"We ain't talkin' about a game, we talkin' about practice."
Wednesday was an interesting evening at karate for me, and how appropriate that the fortune cookie I opened that day before class read "There is no instructor better than practice."
With everyone lined up on the four sides of the club I knew once we had all been asked to sit down that there would at least be a portion of whatever was about to occur that featured Pete and I doing something, I also figured that I would get to enjoy the efforts of some of my other classmates. That was not to be and Pete and I were the headlining act in a display of katas that we have to know for Saturday's test.
It was not so monumental in the moment but what I realized after, expecially after form four (Triumph) when I asked Logan if I had done the whole thing. During it, my mind was blank and I'm fairly certain that was in my eyes. I wasn't in the room, thinking about each move and what came next and so on. I did the form without having to think about it. As it should be at this stage I suppose, I just let my body do what it knew it had to do.

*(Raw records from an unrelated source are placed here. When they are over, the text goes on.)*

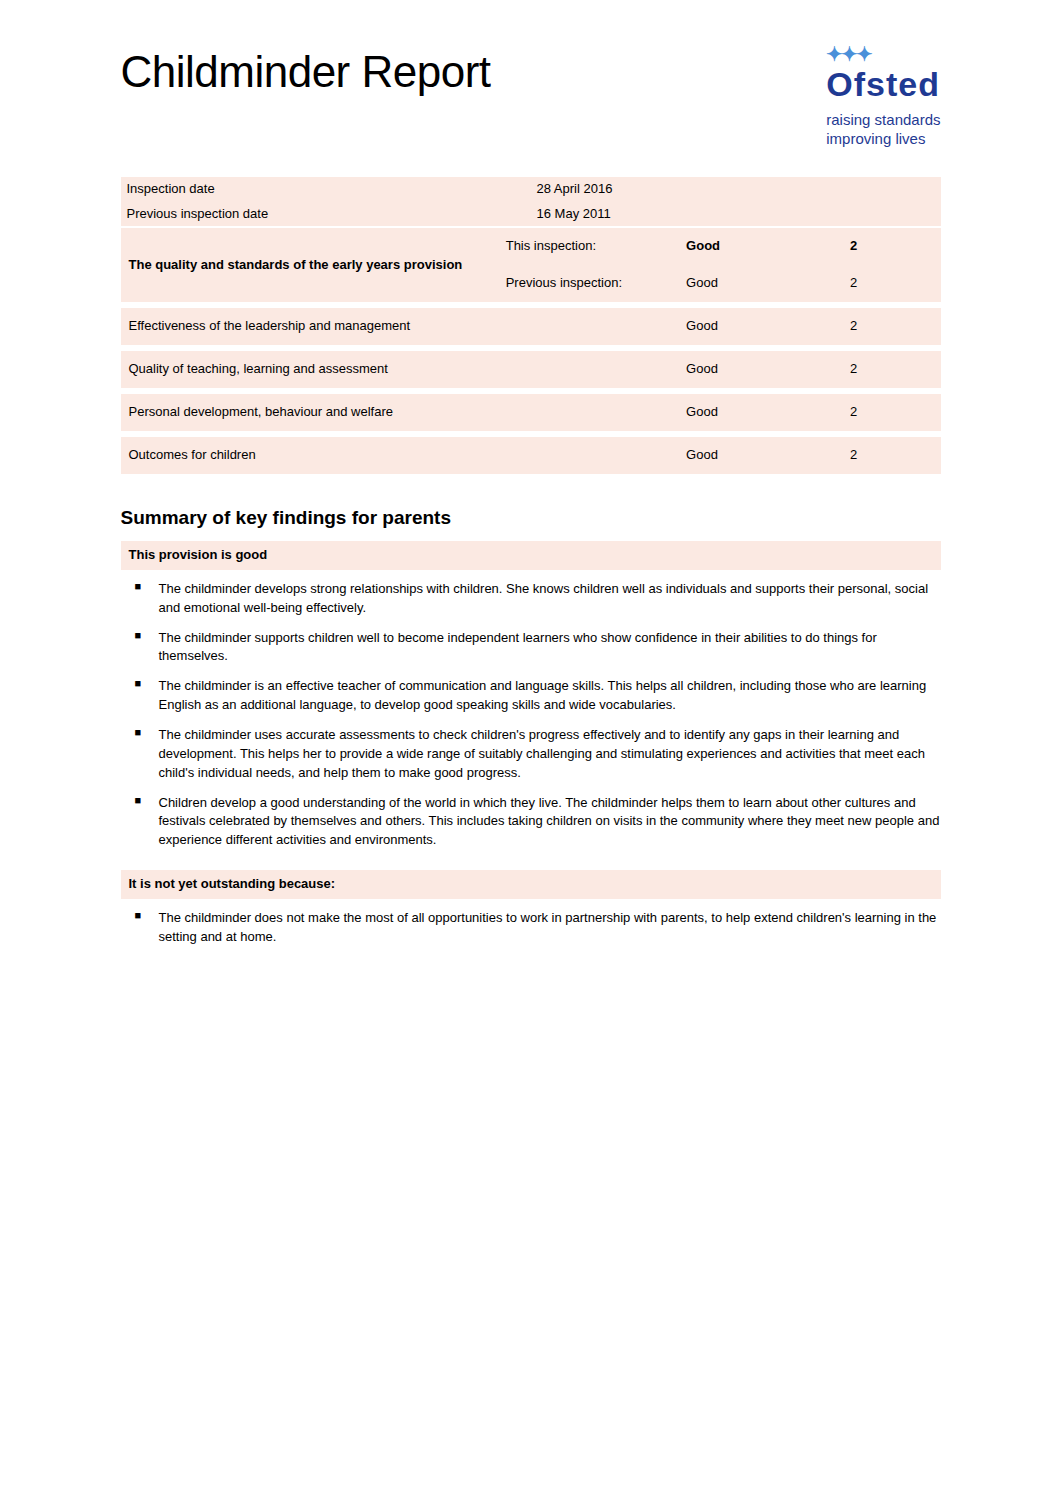Childminder Report
✦✦✦Ofsted
raising standards
improving lives
| Inspection date | 28 April 2016 |
| Previous inspection date | 16 May 2011 |
| The quality and standards of the early years provision | This inspection: | Good | 2 |
| Previous inspection: | Good | 2 |
| Effectiveness of the leadership and management | Good | 2 |
| Quality of teaching, learning and assessment | Good | 2 |
| Personal development, behaviour and welfare | Good | 2 |
| Outcomes for children | Good | 2 |
Summary of key findings for parents
This provision is good
The childminder develops strong relationships with children. She knows children well as individuals and supports their personal, social and emotional well-being effectively.
The childminder supports children well to become independent learners who show confidence in their abilities to do things for themselves.
The childminder is an effective teacher of communication and language skills. This helps all children, including those who are learning English as an additional language, to develop good speaking skills and wide vocabularies.
The childminder uses accurate assessments to check children's progress effectively and to identify any gaps in their learning and development. This helps her to provide a wide range of suitably challenging and stimulating experiences and activities that meet each child's individual needs, and help them to make good progress.
Children develop a good understanding of the world in which they live. The childminder helps them to learn about other cultures and festivals celebrated by themselves and others. This includes taking children on visits in the community where they meet new people and experience different activities and environments.
It is not yet outstanding because:
The childminder does not make the most of all opportunities to work in partnership with parents, to help extend children's learning in the setting and at home.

How did my body know what to do? Practice. It's not that I have practiced being able to just let that happen directly, but that I have practiced enough hours enough times without distraction, with distraction, while teaching, on my own, in a group and whatever else you can think of that when it was called upon I just did it.
If I have learned anything from the time I have been doing karate (and I have learned a great many things about a whole pile of topics!) it really is that nothing can substitue for real, focused practice. Of course this applys to so many other venues, learning an instrument, learning to skate, learning how to beat Super Mario Bros on the NES without getting hit at all.. Practice is the key.